In England’s green and pleasant land?

“Did you learn this as school?” I would sometimes look up from my phone turn it towards my wife and glance inquisitively. She usually furrows her eyebrows and fills me on the details she faintly knows but it would usually be a “No”, sometimes a “Huh?” but most of the time it’s a “What is that reference I really don’t get it…” 

I went to a preparatory school in London situated in Chelsea when I was eight. Right in the middle of Knightsbridge and the consulates. Morning school drives involved calling out names of flags as we ambled along in London traffic, “Brazil, Austria, Spain..wait what country is that?”. 

The school is set in this type of Victorian townhouse with heavy doors and dust still on the windowsills. The dust was there not through the lack of cleaning, it was just that old. Names of the head boys (it was an all boys school) were hand painted in gold and heralded all the way before the Second World War or was it the Great War? The people that went to this school as my Ibu puts it, “You know very British”. 

Getting ready for school involved slicking back my hair (to a natural right side parting), wearing a blue shirt, fastening my tie and wearing itchy trousers. We would learn important subjects like Latin, play chess during lunch breaks and discuss Roman history during class. Woodwork and fencing were offered as after school activities. During class my Latin teacher (person who teaches the classical language Latin, not a person from Latin America) usually shared what incredulous thing another other preparatory school from the same post code did. ‘They don’t even tuck in their shirts”. He cautioned us against such miscreant behaviour as we continued to sound out Latin conjunctions.  

Break time revolved around discussions which schools we were preparing for as we tucked into our packed lunch. The preparatory school (prep school) was known for having an exemplary passing rate for students going to Eton, Winchester, St. Paul’s and Winchester. Which was a pit stop en-route to Oxbridge and onto an illustrious career in the City of London no doubt.

A prep school is usually a private or privately owned school that prepares children between the ages 8-13. The one I attended only had one entrance exam to admit only 39 pupils to join from the age of 8. This batch of 39 pupils moved up the years together, no other admittance for any other year group were permitted. It was a tough entrance exam – or at least I was told it was. Ibu recollects, “You were lucky to get into it.” My sister and I moved from the previous school we attended due to a principal not allowing my sister to puasa. So of course, I would move to an all-boys Church of England school. 

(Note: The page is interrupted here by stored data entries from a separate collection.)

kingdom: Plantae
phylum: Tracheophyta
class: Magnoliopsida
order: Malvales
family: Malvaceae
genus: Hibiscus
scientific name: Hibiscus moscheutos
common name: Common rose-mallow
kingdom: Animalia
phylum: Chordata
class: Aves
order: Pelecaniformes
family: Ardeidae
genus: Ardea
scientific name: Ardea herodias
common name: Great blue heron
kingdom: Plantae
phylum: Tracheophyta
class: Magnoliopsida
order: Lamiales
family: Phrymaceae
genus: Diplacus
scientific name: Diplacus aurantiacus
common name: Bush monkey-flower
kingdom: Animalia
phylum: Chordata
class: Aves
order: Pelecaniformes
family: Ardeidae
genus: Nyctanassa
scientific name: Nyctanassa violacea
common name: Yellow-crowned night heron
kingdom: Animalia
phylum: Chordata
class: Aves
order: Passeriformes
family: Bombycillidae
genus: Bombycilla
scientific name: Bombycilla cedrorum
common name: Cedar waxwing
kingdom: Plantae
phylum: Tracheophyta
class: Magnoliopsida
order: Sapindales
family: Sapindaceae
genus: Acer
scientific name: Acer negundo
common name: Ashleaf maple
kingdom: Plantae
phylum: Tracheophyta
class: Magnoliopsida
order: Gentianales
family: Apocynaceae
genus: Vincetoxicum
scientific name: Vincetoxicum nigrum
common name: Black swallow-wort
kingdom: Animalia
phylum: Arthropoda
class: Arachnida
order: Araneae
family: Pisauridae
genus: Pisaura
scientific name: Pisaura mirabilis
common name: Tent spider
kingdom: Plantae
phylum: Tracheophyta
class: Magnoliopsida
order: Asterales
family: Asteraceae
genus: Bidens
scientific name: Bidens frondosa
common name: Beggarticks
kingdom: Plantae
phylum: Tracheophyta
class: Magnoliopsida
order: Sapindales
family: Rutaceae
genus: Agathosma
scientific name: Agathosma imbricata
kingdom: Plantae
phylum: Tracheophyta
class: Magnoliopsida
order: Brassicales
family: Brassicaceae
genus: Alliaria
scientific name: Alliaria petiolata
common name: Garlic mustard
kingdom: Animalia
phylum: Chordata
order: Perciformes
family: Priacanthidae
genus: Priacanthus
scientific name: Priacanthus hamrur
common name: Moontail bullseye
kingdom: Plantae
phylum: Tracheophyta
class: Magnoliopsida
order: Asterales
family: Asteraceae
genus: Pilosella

The title of this is taken from, “And did those feet in ancient time” by William Blake. One of the leading hymns during Friday service. The parish of St Luke’s Church would boom with the words, each syllable carefully enunciated. Teachers would be on the lookout for any slurring of words or changes to lyrics. This was sung – or as I did mimed by me when I was still attending the service. Once my parents understood a bit more about what Friday service was about, they said in the strongest terms, “It’s not for us”. I was only to mime singing and try not to inculcate the values of the hymn, before completely sitting out the service altogether. Soon enough me and the only other Muslim boy Kareem, sat out the Friday service. I often sat waiting catching up on homework I was supposed to complete for the Friday classes.